■ **Information**
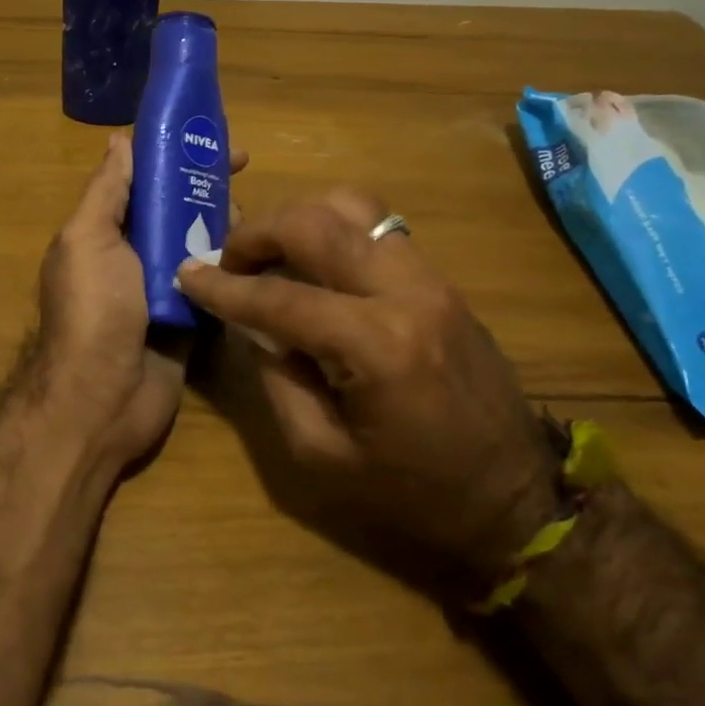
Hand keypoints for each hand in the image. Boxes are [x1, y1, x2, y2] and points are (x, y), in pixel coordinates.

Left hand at [27, 134, 245, 473]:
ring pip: (201, 241)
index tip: (210, 137)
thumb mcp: (88, 240)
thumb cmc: (93, 311)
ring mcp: (165, 287)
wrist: (103, 400)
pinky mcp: (192, 318)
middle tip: (244, 170)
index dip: (173, 154)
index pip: (143, 179)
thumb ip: (106, 192)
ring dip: (225, 223)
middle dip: (207, 185)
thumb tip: (119, 139)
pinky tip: (262, 252)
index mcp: (106, 230)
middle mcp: (135, 254)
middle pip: (177, 207)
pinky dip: (234, 266)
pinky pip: (216, 283)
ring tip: (250, 215)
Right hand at [177, 187, 556, 581]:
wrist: (518, 499)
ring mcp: (432, 279)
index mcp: (376, 346)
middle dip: (259, 233)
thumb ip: (276, 378)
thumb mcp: (322, 455)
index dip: (223, 285)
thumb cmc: (414, 494)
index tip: (186, 273)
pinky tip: (314, 265)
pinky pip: (379, 228)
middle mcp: (407, 293)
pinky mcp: (442, 281)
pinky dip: (334, 231)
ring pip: (354, 206)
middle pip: (317, 223)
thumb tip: (250, 324)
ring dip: (300, 219)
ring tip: (272, 254)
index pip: (279, 296)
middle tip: (228, 260)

■ **What is expected**
Please go through the entries and show every line with the word "index".

■ **Solution to the exercise**
index tip: (210, 137)
index dip: (173, 154)
index pip: (143, 179)
index mcp: (106, 230)
index mcp: (376, 346)
index dip: (223, 285)
index tip: (186, 273)
index pip: (279, 296)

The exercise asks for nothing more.